Looking back at our time on the Playa this past year, those sixteen hours in line were the most fun I had the whole time. That is, in retrospect. Maybe if I'd simply learned to unleash into the uncertainty, I could have seen the fun of the situation in the moment. Twenty-thousand anxious, amazing Burners were waiting to get into the biggest celebration in the world. Why did I feel the need to be through the gate and in the city when the whole population was surrounding me? The biggest party on the Playa was happening in line and I couldn't even see it. But you could. DJs unpacked their gear and set up on the roofs of neighboring RVs. The bass started to thump before the sun even came up. We popped open champagne before breakfast. I changed from normal Earth clothing into Burning Man clothing as soon as the sun warmed up the air. As I got drunk, I still focused on watching the puddles dry. "That puddle seems smaller now, don't you think?" I'd ask. I had chosen one puddle near our RV as a 'measuring device'. You kept laughing at me. You didn't care about the size of the puddle. You tried to share your perspective with me, but I couldn't get it. I couldn't accept what the Universe had offered.
We wandered the line. You carried a smile. I carried a bottle of champagne. We adventured. We did yoga on the hot roof of our RV. I almost fell off while handstanding drunk. We danced to the music that vibrated the clay floor. We ran into old friends in line. We made up our own card game. We made new friends. We spoke with a pair of young sisters who were nine and eleven years old. It was their forth Burn. They told us that they were the most authentic versions of themselves at Burning Man. They had feathers in their hair and paint on their faces. They said they were allowed to actually be kids on the Playa because it's where everyone comes to be a kid again. They shared their innocent souls and beautiful smiles with us. We all did cartwheels together on the wet earth. You lit up and connected. I tried, but the lingering question of when the gate would open haunted the back of my mind, preventing me from truly being in the experience of living in the moment.
The Playa dried and we got into the city at about 6:00 pm., fourteen hours later than our expected arrival. I didn't actually 'arrive' until days later. I was too stuck.
In some ways, I am always stuck. Stuck in the future. Stuck in the past. Stuck with uncertainty. Stuck with impatience. Stuck in the high. Stuck in the low. Stuck in love. Stuck in fear. Stuck in place. Stuck in no place.
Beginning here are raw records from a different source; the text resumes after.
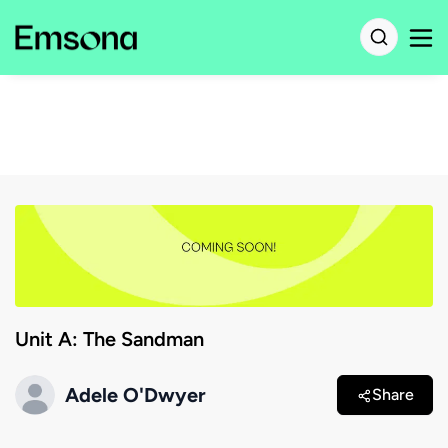
Unit A: The Sandman
Adele O'Dwyer
Share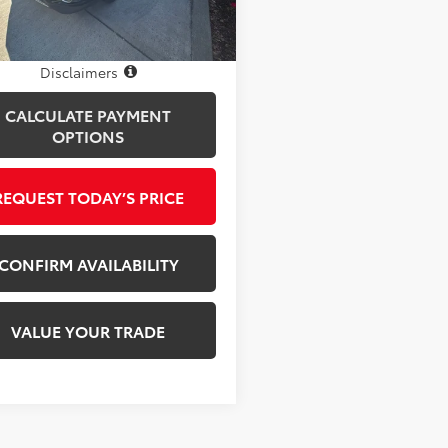
17 mi
Ext.
Int.
Disclosure
Disclaimers
CALCULATE PAYMENT
OPTIONS
REQUEST TODAY’S PRICE
CONFIRM AVAILABILITY
VALUE YOUR TRADE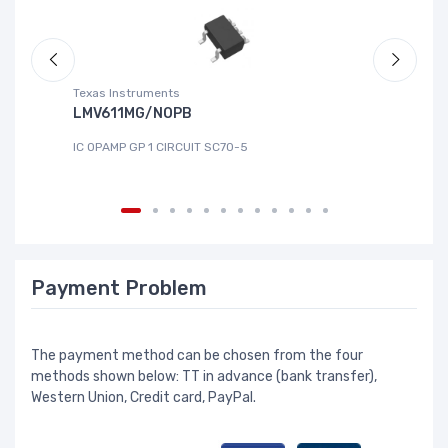
Texas Instruments
Te
LMV611MG/NOPB
T
IC OPAMP GP 1 CIRCUIT SC70-5
IC
Payment Problem
The payment method can be chosen from the four
methods shown below: TT in advance (bank transfer),
Western Union, Credit card, PayPal.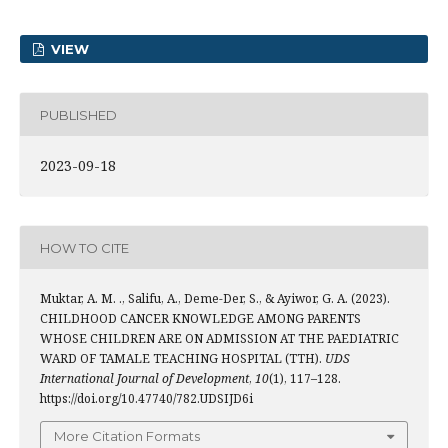
VIEW
PUBLISHED
2023-09-18
HOW TO CITE
Muktar, A. M. ., Salifu, A., Deme-Der, S., & Ayiwor, G. A. (2023).
CHILDHOOD CANCER KNOWLEDGE AMONG PARENTS
WHOSE CHILDREN ARE ON ADMISSION AT THE PAEDIATRIC
WARD OF TAMALE TEACHING HOSPITAL (TTH).
UDS
International Journal of Development
,
10
(1), 117–128.
https://doi.org/10.47740/782.UDSIJD6i
More Citation Formats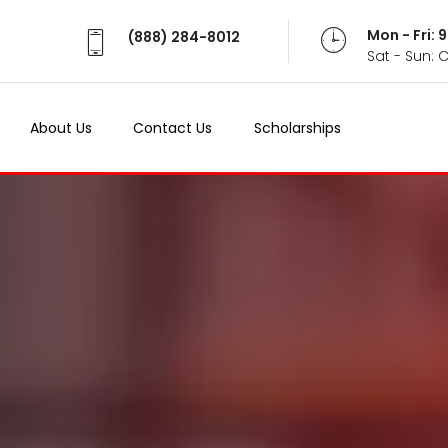
Mon - Fri:
Mon - Fri:
(888) 284-8012
(888) 284-8012
Sat - Sun: 
Sat - Sun: 
About Us
About Us
Contact Us
Contact Us
Scholarships
Scholarships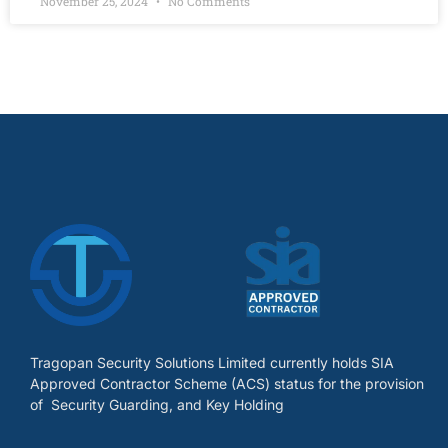
November 25, 2024
No Comments
Tragopan Security Solutions Limited currently holds SIA
Approved Contractor Scheme (ACS) status for the provision
of Security Guarding, and Key Holding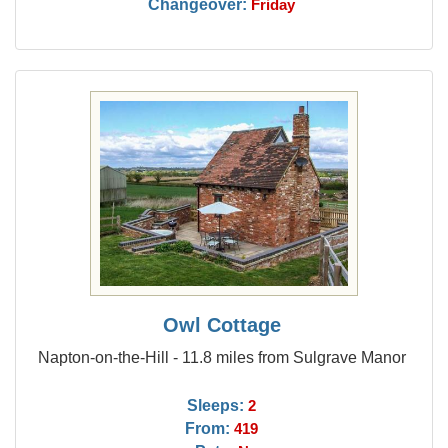
Changeover:
Friday
Owl Cottage
Napton-on-the-Hill - 11.8 miles from Sulgrave Manor
Sleeps:
2
From:
419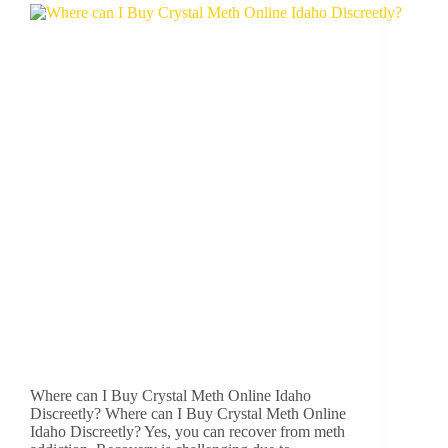
Where can I Buy Crystal Meth Online Idaho
Discreetly? Where can I Buy Crystal Meth Online
Idaho Discreetly? Yes, you can recover from meth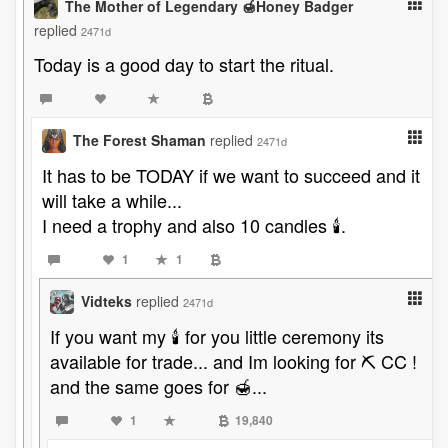
The Mother of Legendary 🍯Honey Badger
replied
2471d
Today is a good day to start the ritual.
The Forest Shaman
replied
2471d
It has to be TODAY if we want to succeed and it
will take a while...
I need a trophy and also 10 candles 🕯️.
1
1
Vidteks
replied
2471d
If you want my 🕯 for you little ceremony its
available for trade... and Im looking for ⛏ CC !
and the same goes for 🍯...
1
19,840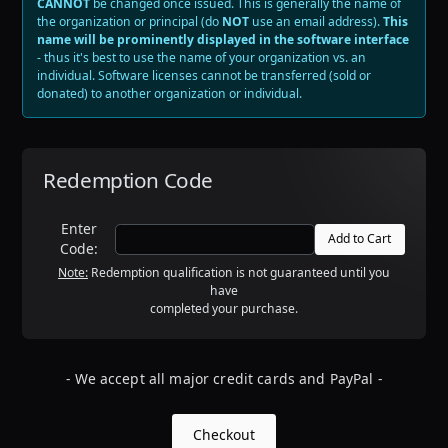
CANNOT
be changed once issued
. This is generally the name of
the organization or principal (do
NOT
use an email address).
This
name will be prominently displayed in the software interface
- thus it's best to use the name of your organization vs. an
individual. Software licenses cannot be transferred (sold or
donated) to another organization or individual.
Redemption Code
Enter
Code:
Note:
Redemption qualification is not guaranteed until you
have
completed your purchase.
- We accept all major credit cards and PayPal -
Checkout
Despite the harrowing darkness that this time brings, the impending bouts of depression and loneliness, I commit to not staying stuck. The woman you loved would not stay stuck. She would rally. She would learn. She would grow. She would fight. She would love in whatever way she could muster love. When life deals me a shitty hand, I commit to working through it. When my permeable spirit takes a nose dive, I commit to getting unstuck – to removing myself from the place of darkness and stepping into something that gives me an ounce of peace. I will do this for you. And I will do this for me.